Antrim Adharc – (horn). The first Bronze Age side-blown horn made in modernity, one of a pair from Drumabest, Co. Antrim, key of G, made in 1988.
In the Spring of 1988, having made contact with Dr. Peter Holmes of London, permission was granted to take latex moulds from a Bronze Age original horn and its trumpet pair known as the Drumabest pair at the Ulster Museum in Belfast. The moulds were brought to John Summerville, a London based sculptor. A wax was thrown of the side-blown horn (adharc) and a casting was made. At the time, to achieve this the wax was cut into three parts that were individually cast and the bronzes were then welded together.

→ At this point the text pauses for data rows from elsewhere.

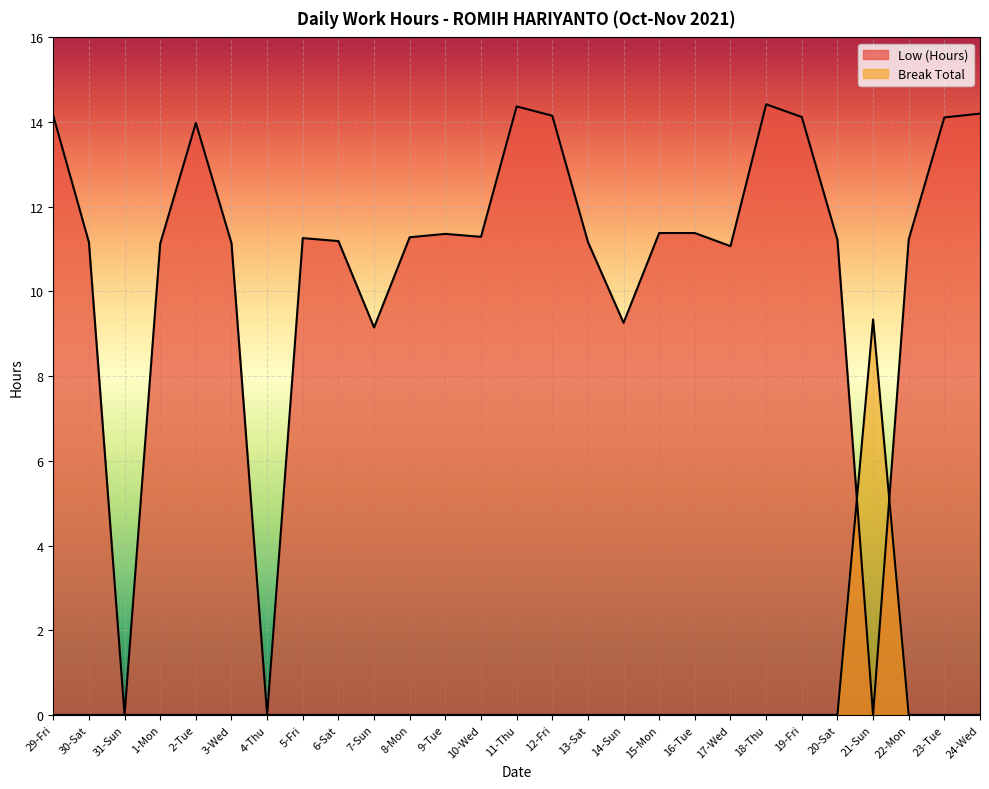

Between which two adjacent categories do Break Total and Low (Hours) first intersect?

20-Sat and 21-Sun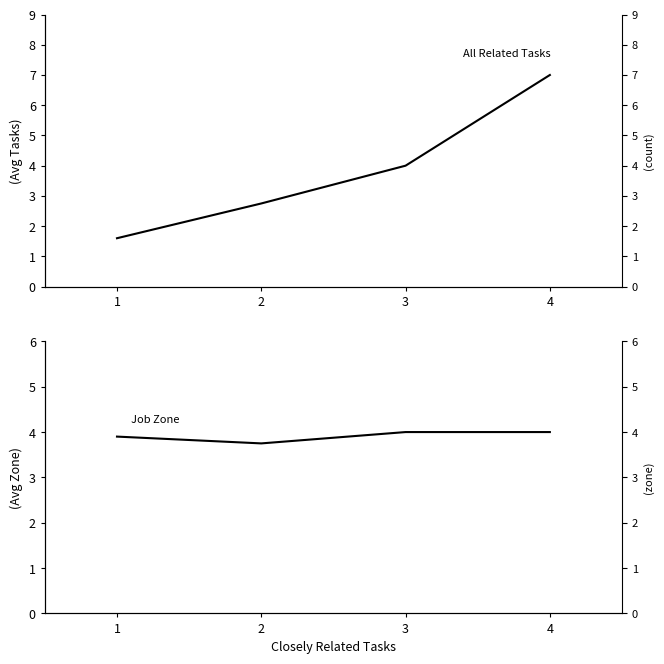

True or false: All Related Tasks and Job Zone intersect in this chart.

False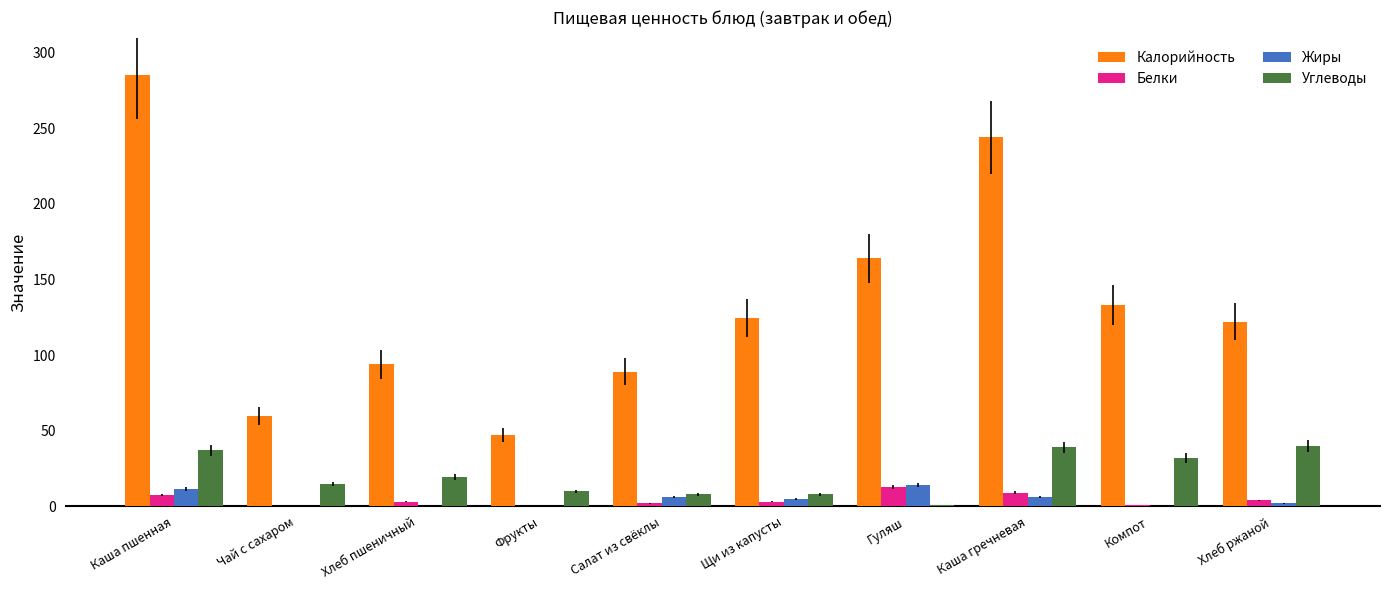

Which series has the largest total across all categories?

Калорийность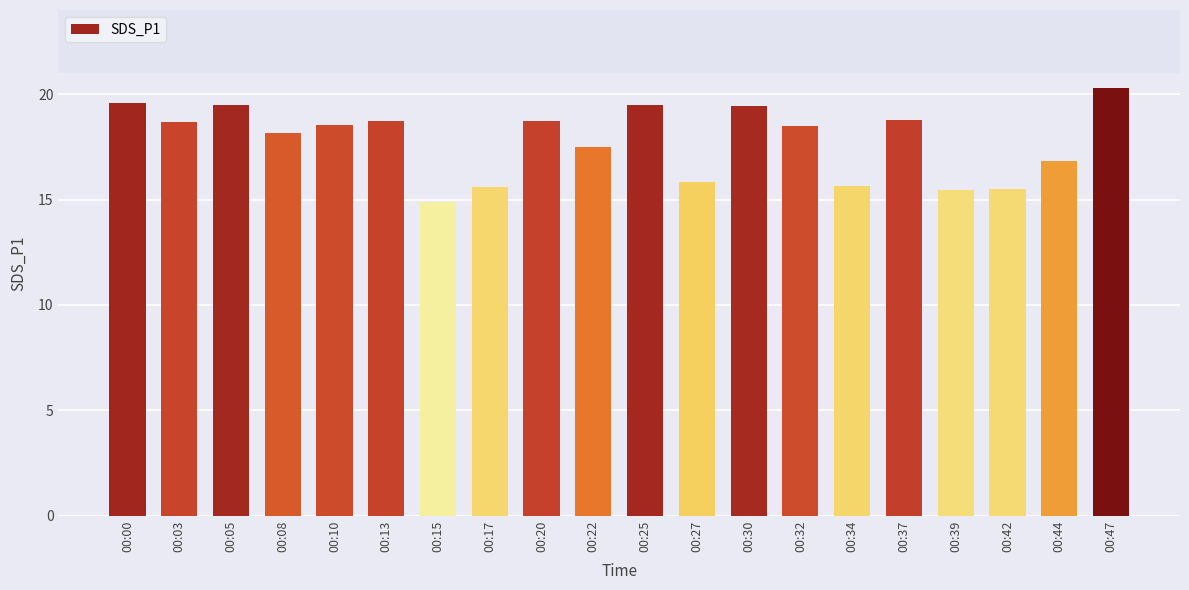

The value at 00:08 is 18.1. True or false?

True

The trumpet pair to this instrument would be made a couple of months later.
In the meantime, O’Dwyer brought this bronze horn to Dingle, Co. Kerry in the South West of Ireland where he did the finishing work by sanding and fine polishing the bronze to a high shine. He began to experiment with the help of Fergus O’Flaherty of O’Flaherty’s Bar in Dingle by tooting along with the live traditional music sessions. This new horn was named ‘adharc’ and was played for the first time in modernity in a parade through Dingle accompanied the Junior Fyfe and Drum band. Since 1988, this side-blown ‘adharc’ has toured around the world. It has been performed as a solo instrument and accompanying many musical disciplines including ancient and traditional music, orchestral, classical, jazz and modern techno dance music. As the first reproduction of an Irish Bronze Age horn it continues to play an integral part in the ongoing story of Ancient Music Ireland.